#### Requirement
Report all lines in the records that hold the string "style".

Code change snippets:

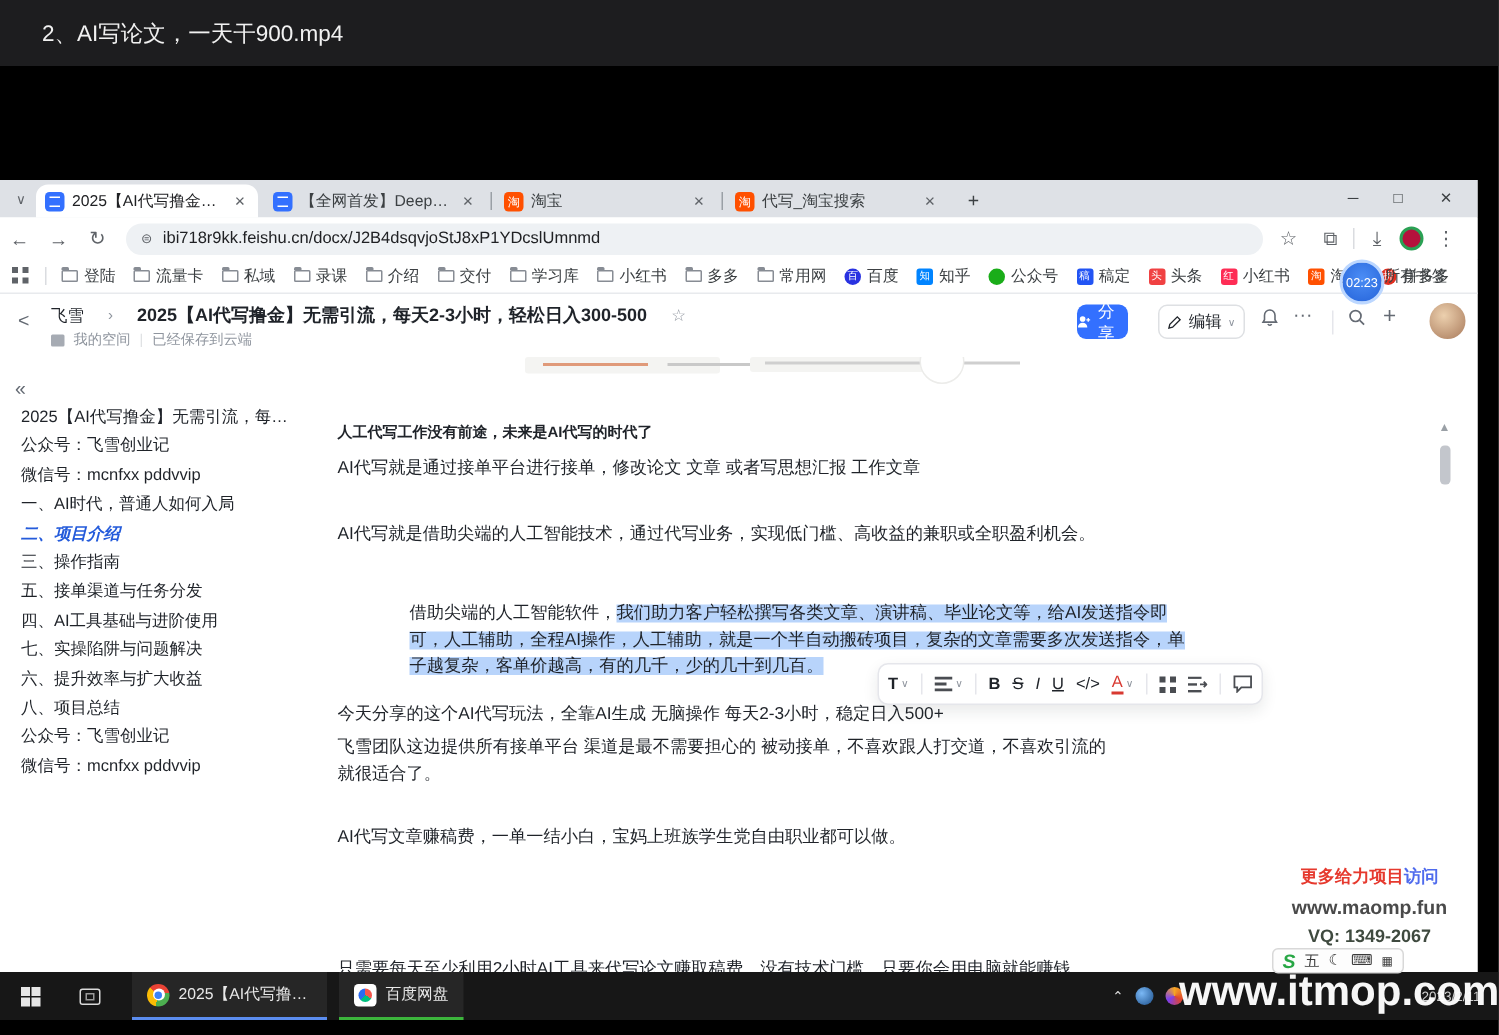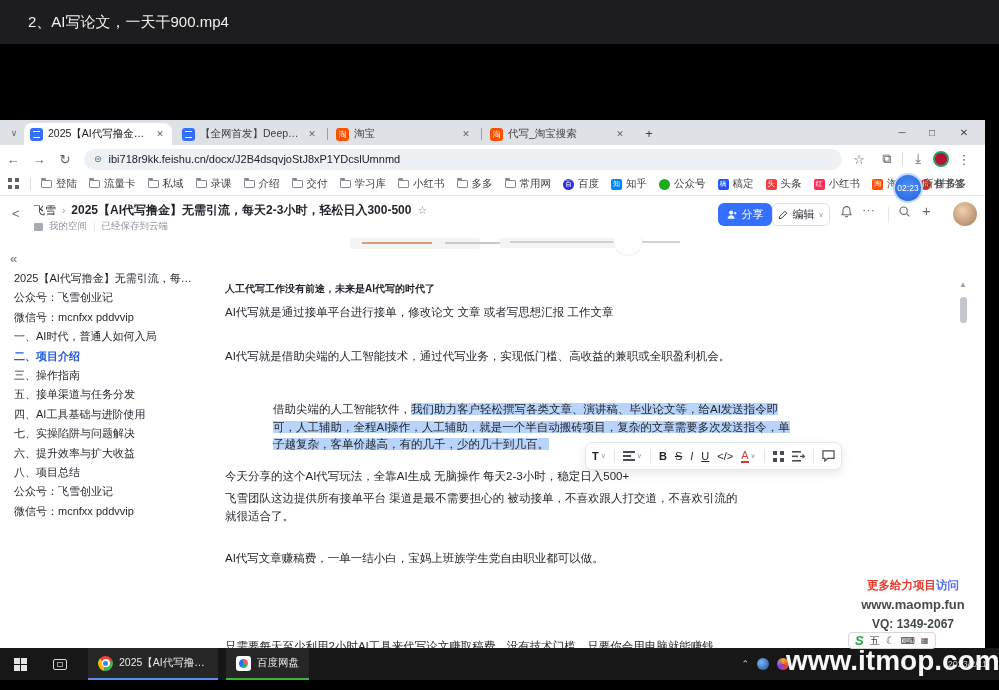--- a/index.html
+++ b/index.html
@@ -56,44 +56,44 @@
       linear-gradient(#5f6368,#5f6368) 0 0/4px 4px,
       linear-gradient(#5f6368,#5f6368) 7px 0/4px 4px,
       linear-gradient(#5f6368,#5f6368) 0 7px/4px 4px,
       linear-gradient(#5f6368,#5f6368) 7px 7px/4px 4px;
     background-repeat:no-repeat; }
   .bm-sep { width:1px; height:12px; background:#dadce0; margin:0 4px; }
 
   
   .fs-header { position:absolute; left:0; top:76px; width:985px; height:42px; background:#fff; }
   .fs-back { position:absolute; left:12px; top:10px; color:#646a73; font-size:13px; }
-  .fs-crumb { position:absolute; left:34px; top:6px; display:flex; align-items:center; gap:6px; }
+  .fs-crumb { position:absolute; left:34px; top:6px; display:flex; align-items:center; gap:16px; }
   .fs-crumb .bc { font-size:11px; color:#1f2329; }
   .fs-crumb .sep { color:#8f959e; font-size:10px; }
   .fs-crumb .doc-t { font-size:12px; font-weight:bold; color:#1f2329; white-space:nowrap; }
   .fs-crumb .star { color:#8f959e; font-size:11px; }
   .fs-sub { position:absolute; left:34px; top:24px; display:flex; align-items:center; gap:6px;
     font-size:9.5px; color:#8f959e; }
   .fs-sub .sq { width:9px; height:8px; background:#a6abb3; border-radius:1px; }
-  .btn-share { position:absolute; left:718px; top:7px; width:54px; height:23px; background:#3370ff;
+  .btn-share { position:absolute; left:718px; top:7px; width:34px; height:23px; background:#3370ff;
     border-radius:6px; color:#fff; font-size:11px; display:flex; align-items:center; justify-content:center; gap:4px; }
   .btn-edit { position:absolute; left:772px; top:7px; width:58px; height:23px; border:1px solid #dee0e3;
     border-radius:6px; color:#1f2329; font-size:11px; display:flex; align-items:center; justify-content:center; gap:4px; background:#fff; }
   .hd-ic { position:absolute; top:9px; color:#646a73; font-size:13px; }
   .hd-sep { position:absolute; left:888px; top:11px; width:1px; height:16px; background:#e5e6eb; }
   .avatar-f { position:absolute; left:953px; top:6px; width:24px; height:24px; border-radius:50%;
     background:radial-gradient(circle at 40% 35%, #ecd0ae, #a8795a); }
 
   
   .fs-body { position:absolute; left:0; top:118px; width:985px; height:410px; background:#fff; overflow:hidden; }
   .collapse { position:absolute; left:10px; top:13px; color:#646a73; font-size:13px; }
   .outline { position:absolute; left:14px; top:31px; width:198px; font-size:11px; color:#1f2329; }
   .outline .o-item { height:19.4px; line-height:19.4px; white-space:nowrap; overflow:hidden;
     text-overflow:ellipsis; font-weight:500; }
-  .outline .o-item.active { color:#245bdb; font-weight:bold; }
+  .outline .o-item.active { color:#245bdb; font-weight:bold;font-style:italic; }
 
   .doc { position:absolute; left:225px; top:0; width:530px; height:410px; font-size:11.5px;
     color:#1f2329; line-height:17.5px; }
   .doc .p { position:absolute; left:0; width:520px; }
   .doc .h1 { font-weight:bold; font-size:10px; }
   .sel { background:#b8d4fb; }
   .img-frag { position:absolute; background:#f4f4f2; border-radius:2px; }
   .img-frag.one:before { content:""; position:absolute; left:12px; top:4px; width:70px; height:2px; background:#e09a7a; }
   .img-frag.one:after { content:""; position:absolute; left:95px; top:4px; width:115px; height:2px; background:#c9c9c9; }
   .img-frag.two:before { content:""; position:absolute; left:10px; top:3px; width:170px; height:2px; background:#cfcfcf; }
==
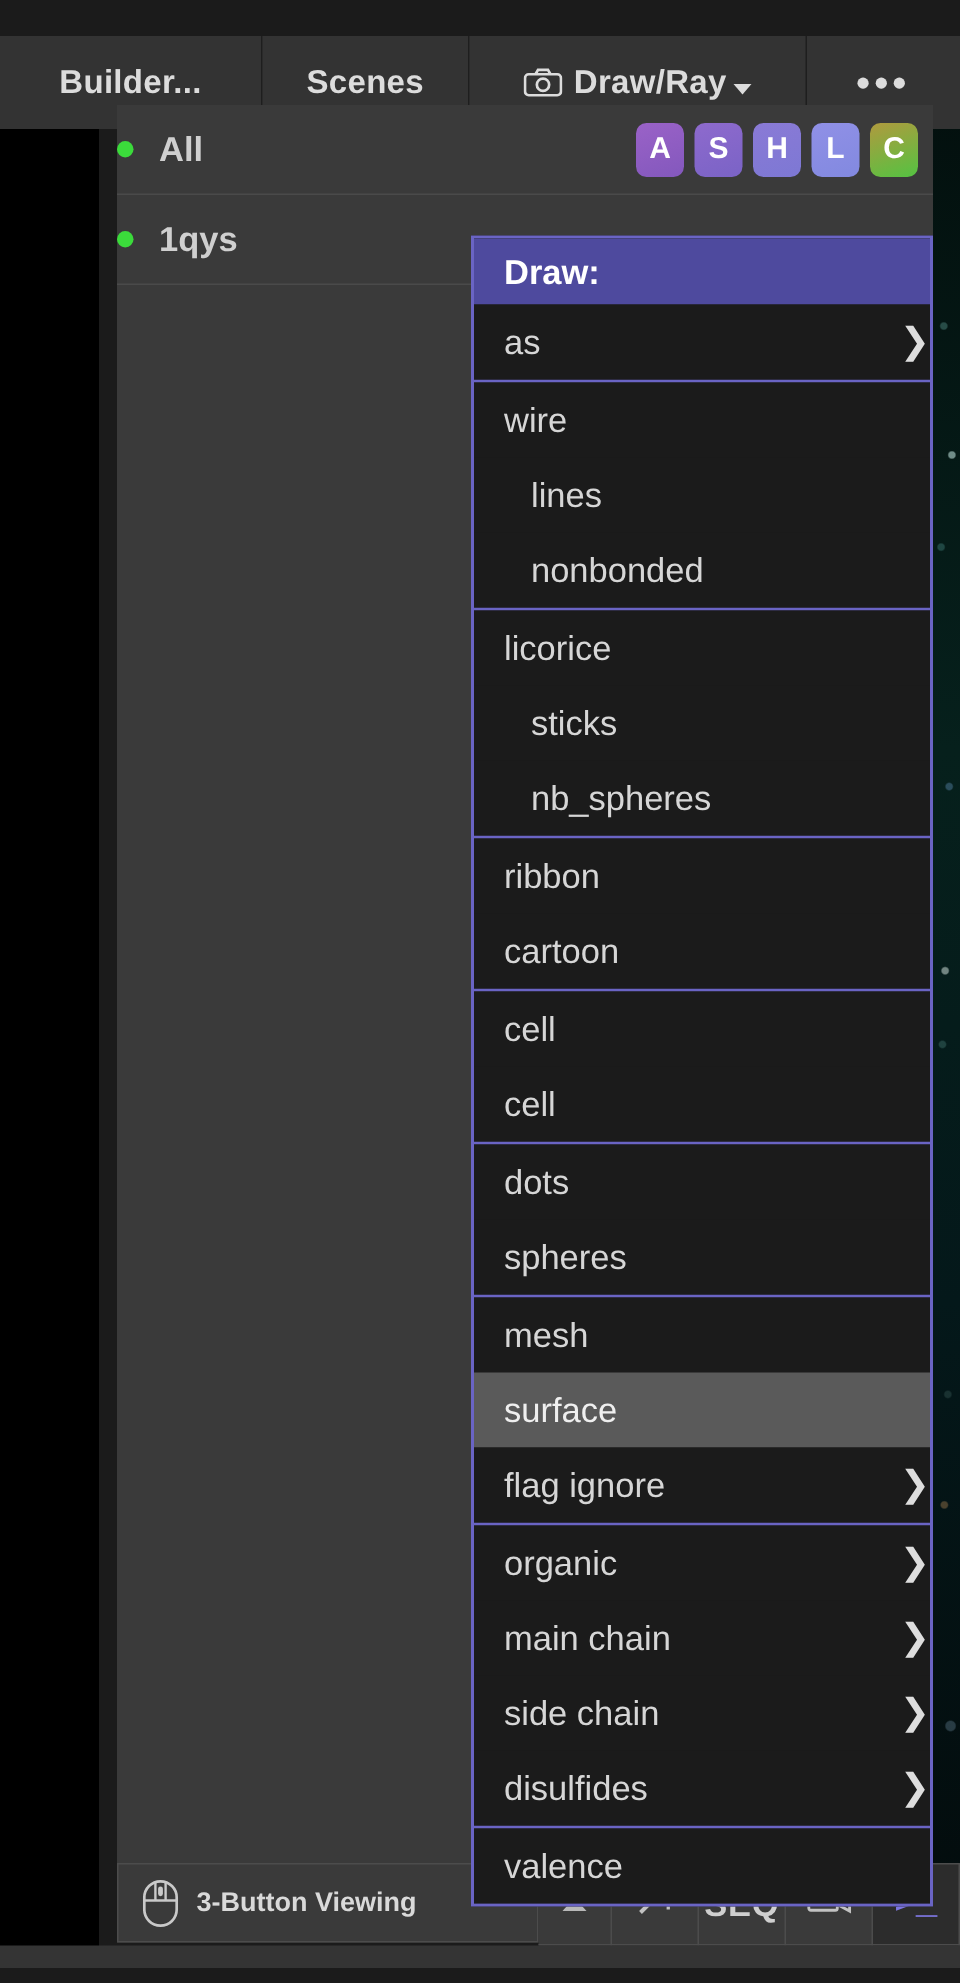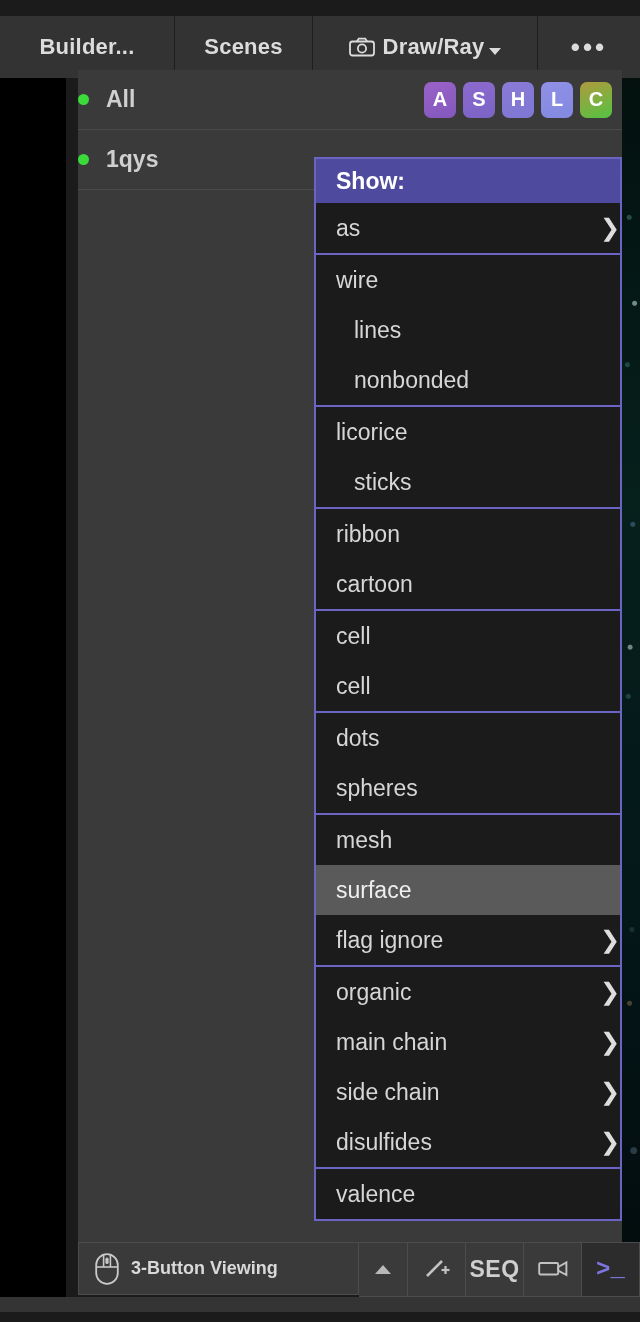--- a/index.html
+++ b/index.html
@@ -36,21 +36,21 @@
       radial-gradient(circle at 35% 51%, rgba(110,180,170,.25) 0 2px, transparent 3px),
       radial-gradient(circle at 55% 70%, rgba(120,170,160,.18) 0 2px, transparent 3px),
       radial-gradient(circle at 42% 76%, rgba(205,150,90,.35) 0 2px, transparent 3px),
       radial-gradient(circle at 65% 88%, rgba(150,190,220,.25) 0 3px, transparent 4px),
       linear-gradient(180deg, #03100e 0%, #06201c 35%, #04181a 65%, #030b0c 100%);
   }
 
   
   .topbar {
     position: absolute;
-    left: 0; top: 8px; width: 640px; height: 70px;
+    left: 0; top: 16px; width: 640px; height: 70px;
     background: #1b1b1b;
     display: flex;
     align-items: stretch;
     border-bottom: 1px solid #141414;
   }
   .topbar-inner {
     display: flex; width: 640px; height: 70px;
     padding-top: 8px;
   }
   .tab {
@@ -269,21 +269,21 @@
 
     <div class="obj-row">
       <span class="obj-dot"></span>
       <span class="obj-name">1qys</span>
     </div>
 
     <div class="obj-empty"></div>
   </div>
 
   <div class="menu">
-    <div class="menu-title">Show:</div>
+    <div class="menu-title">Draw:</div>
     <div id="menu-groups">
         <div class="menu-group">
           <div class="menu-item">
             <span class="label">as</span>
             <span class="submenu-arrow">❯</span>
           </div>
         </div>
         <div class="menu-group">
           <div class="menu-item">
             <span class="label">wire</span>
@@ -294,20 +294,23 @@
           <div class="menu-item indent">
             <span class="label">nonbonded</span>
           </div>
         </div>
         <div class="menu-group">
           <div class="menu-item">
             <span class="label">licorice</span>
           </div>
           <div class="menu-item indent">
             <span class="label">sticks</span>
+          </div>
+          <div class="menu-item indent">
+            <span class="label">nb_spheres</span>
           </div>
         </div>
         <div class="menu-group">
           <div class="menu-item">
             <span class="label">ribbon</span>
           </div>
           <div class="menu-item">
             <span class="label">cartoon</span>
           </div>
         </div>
--
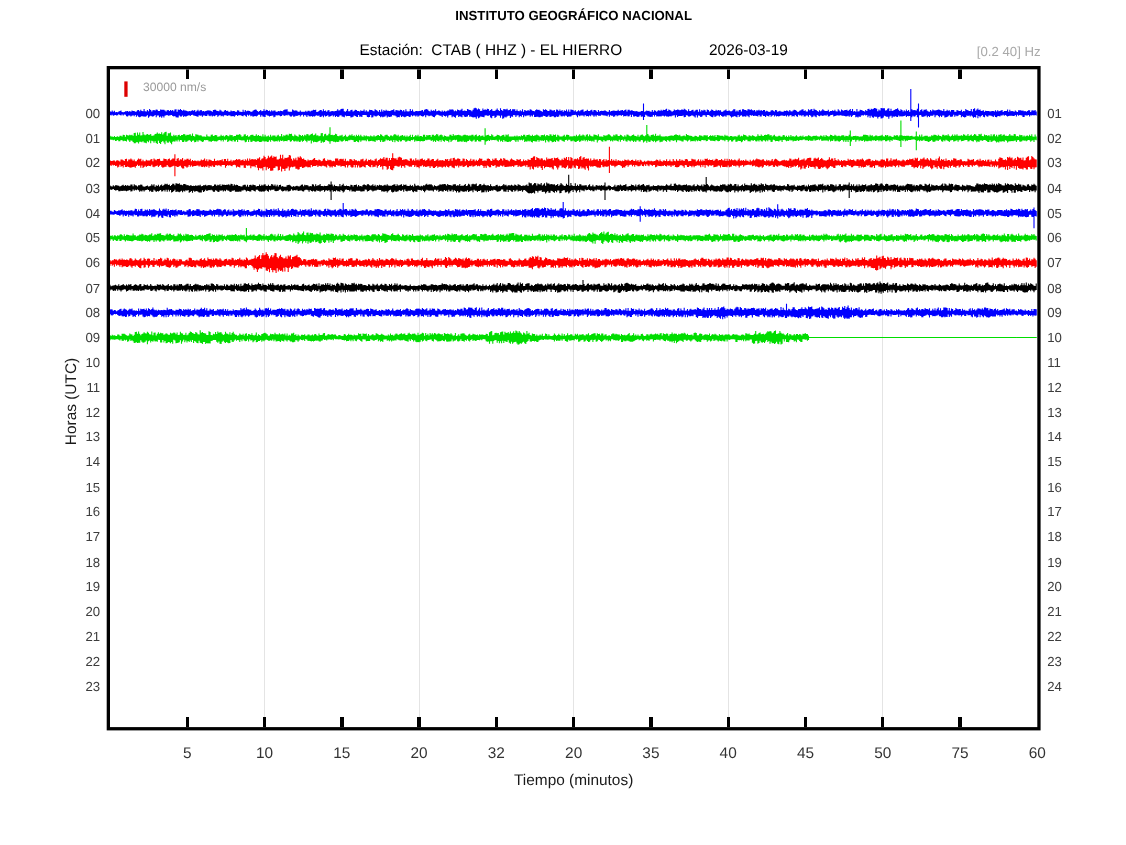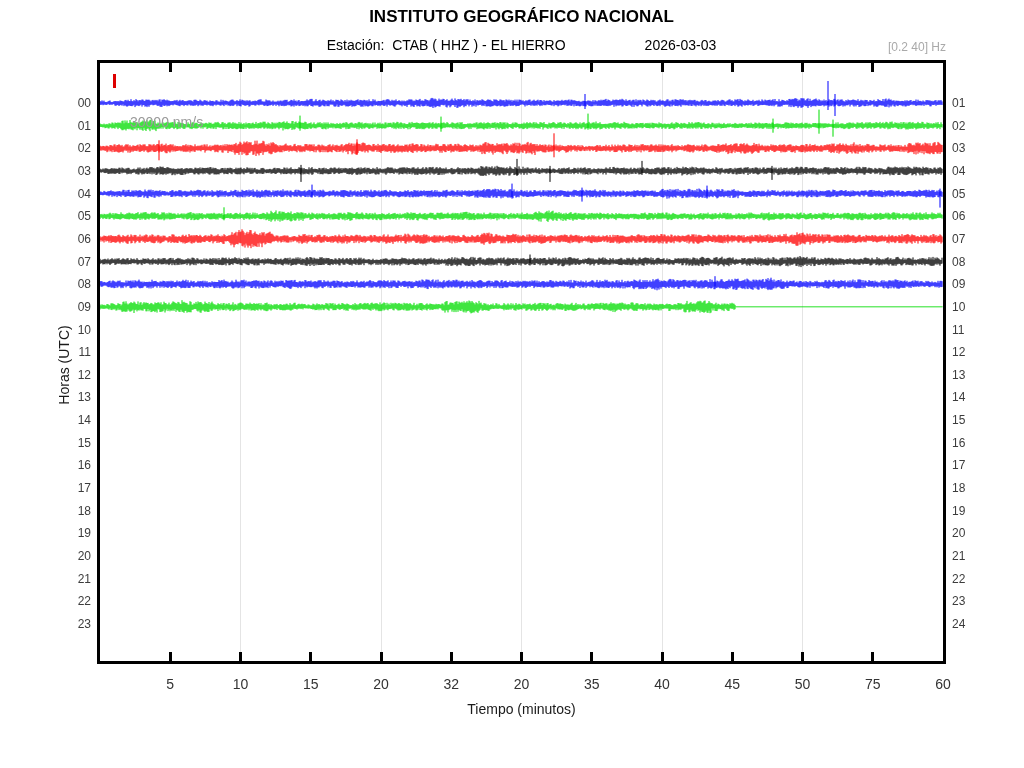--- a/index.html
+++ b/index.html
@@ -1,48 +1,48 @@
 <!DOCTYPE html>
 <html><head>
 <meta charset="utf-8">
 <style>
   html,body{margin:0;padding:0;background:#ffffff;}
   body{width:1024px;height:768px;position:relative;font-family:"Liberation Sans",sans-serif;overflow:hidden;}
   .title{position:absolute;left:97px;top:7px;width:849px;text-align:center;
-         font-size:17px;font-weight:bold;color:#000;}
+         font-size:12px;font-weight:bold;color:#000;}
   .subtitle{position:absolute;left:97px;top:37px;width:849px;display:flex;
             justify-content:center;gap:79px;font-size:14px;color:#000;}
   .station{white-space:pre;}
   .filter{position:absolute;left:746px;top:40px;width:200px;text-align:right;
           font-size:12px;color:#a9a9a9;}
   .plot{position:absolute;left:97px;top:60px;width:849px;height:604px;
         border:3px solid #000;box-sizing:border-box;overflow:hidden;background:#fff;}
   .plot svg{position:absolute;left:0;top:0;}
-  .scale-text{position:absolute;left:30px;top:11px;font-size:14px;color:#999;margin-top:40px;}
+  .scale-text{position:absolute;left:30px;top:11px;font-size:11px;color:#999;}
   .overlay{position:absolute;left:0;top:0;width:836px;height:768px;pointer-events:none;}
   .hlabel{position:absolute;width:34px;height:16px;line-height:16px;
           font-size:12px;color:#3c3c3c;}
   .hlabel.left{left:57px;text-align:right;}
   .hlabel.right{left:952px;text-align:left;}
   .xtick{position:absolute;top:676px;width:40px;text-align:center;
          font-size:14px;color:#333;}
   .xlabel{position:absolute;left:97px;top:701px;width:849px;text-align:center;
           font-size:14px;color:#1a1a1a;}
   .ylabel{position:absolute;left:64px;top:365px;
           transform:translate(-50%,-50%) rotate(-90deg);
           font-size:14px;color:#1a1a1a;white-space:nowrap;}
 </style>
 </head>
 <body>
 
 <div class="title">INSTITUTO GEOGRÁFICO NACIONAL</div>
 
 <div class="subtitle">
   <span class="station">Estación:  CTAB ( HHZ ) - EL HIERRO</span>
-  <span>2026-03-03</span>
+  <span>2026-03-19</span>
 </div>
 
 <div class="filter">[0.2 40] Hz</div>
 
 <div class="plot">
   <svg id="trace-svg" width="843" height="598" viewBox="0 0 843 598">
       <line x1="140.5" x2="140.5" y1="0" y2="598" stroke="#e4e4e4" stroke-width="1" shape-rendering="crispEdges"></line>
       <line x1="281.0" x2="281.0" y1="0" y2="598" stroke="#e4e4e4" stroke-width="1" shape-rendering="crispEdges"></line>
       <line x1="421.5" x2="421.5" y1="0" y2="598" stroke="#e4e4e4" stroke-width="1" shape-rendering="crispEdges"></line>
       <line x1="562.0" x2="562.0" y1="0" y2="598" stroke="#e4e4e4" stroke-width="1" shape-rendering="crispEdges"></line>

#### Solution to this task
+  .outline .o-item.active { color:#245bdb; font-weight:bold;font-style:italic; }
 <style>
 </style>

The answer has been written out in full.